Exercices à réaliser |
A: Résumez en deux phrases le passage consacré à la réforme de l'aide juridictionnelle.
B: Répondez aux questions suivantes à partir du passage sur l'aide juridictionnelle :
(i) Quels litiges la directive transposée vise-t-elle ?
(ii) De quand date le rapport Bouchet ?
(iii) Que proposait notamment ce rapport ?
C: Poursuivez le passage sur la réforme de l'aide juridictionnelle à partir de sa dernière phrase.

Extrait du document |
-=-=-
L'article premier modifie la loi du 10 juillet 1991, relative à l'aide juridique, pour transposer la directive du 27 janvier 2003 visant à améliorer l'accès à la justice dans les affaires transfrontalières par l'établissement de règles minimales communes sur l'aide judiciaire. Sont visés les litiges transfrontaliers en matière civile et commerciale. Certes, nous apprécions que l'on veuille ainsi améliorer l'accès à la justice, mais nous regrettons que la transposition introduise dans notre droit le principe de la subsidiarité du dispositif d'aide juridictionnelle au profit des contrats d'assurance. Rien ne nous y obligeait. La nouvelle rédaction est on ne peut plus claire : « L'aide juridictionnelle n'est pas accordée lorsque les frais couverts par cette aide sont pris en charge, soit au titre d'un contrat d'assurance, soit par d'autres systèmes de protection ». La subsidiarité n'est pas prévue dans la législation actuelle : et pour cause ! La question fait débat depuis le rapport Bouchet, du 10 mai 2001, qui proposait notamment de développer l'assurance de protection juridique. La question est donc tranchée, sans débat, au détour d'un texte de transposition... Certes, l'assurance responsabilité juridique existe déjà en France, mais on nous fait franchir une nouvelle étape dans la substitution progressive du marché privé de l'assurance au service public de l'aide sociale, sans que les concertations aient été menées à leur terme.
-=-=-
Extrait des données |
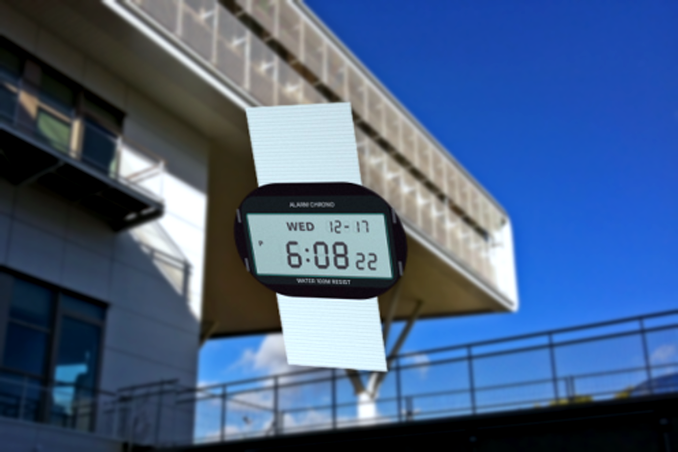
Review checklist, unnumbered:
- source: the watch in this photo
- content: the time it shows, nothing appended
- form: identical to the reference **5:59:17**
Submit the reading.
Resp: **6:08:22**
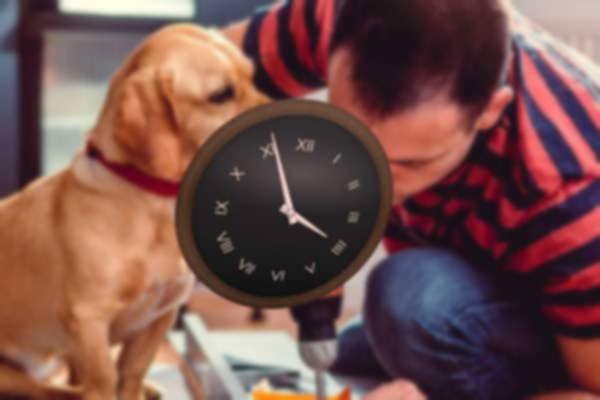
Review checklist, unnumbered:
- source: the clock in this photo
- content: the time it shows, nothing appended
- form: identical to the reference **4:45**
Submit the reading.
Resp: **3:56**
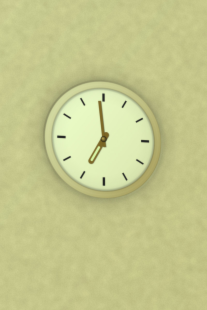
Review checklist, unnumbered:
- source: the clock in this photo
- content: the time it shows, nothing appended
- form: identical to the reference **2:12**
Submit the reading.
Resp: **6:59**
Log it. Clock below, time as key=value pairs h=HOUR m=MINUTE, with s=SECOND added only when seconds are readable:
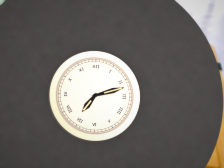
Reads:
h=7 m=12
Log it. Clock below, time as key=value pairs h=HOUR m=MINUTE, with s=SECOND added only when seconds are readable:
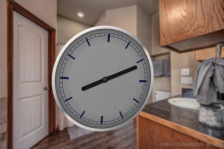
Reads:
h=8 m=11
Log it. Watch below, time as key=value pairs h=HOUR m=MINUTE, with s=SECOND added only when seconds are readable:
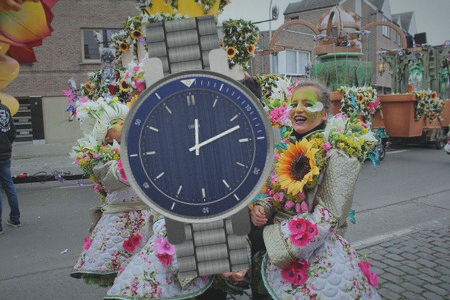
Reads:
h=12 m=12
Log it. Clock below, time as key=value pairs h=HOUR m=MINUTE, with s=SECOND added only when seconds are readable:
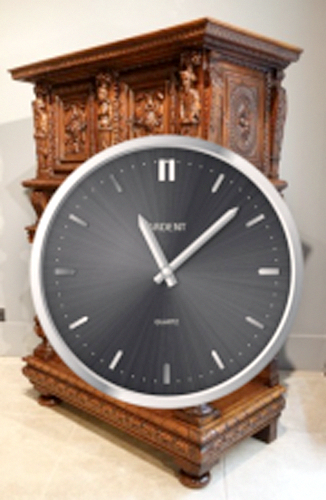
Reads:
h=11 m=8
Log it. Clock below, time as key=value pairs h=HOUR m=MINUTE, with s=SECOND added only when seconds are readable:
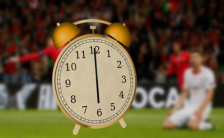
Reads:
h=6 m=0
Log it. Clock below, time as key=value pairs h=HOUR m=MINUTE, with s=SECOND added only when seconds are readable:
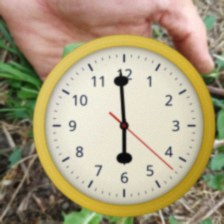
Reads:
h=5 m=59 s=22
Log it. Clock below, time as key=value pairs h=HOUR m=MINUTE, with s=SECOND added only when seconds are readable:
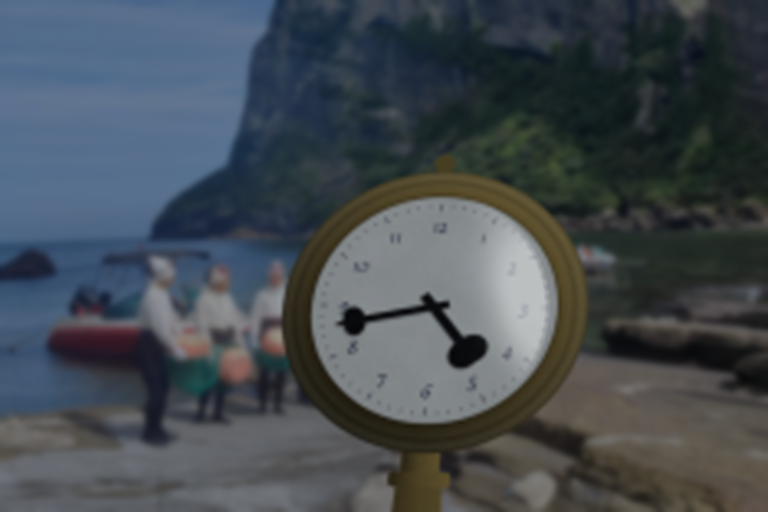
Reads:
h=4 m=43
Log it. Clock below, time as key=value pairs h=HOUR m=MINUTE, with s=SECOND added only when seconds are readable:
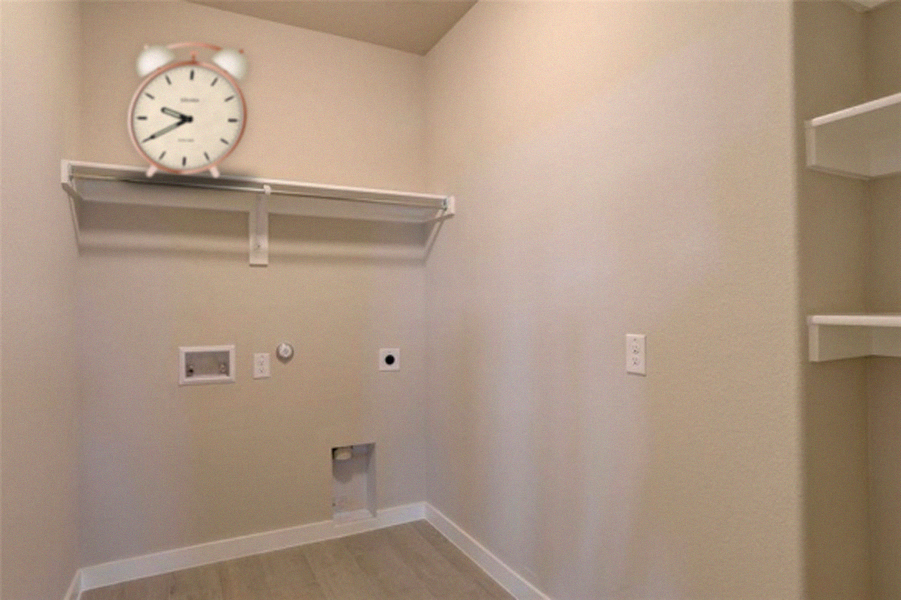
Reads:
h=9 m=40
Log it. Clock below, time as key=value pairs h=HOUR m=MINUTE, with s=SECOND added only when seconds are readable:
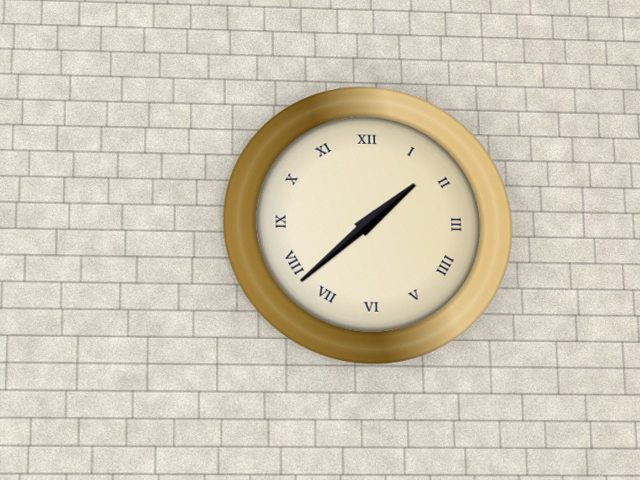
-=-=-
Ensemble des réponses |
A: L'article premier modifie la loi du 10 juillet 1991 relative à l'aide juridique afin de transposer la directive du 27 janvier 2003 sur l'aide judiciaire dans les litiges transfrontaliers en matière civile et commerciale. Le passage approuve l'objectif d'un meilleur accès à la justice, mais regrette que cette transposition introduise, sans débat et sans concertations menées à leur terme, la subsidiarité de l'aide juridictionnelle au profit des contrats d'assurance.

B:
(i) Les litiges transfrontaliers en matière civile et commerciale.
(ii) Du 10 mai 2001.
(iii) Le développement de l'assurance de protection juridique.

C:
L'article 2 transpose une décision-cadre du 6 décembre 2001 qui renforce la répression du faux monnayage. Il prévoit que les condamnations prononcées par les autres Etats membres de l'Union seront prises en compte au titre de la récidive. Cet article est donc contraire à une jurisprudence constante de la Cour de cassation, selon laquelle le premier terme de la récidive doit émaner d'une juridiction française. Ce serait d'ailleurs, selon l'exposé des motifs, pour cette raison que cette décision-cadre n'aurait pas été transposée plus tôt. Il faudra nous expliquer depuis quand une jurisprudence de la Cour de cassation peut empêcher la transposition d'un acte communautaire ! Je croyais que seule notre Constitution pouvait faire obstacle à la transposition d'un texte européen, comme ce fut le cas pour le mandat d'arrêt européen. Ceci dit, nous accueillons favorablement ces dispositions qui devraient nous permettre de lutter plus efficacement contre le faux monnayage.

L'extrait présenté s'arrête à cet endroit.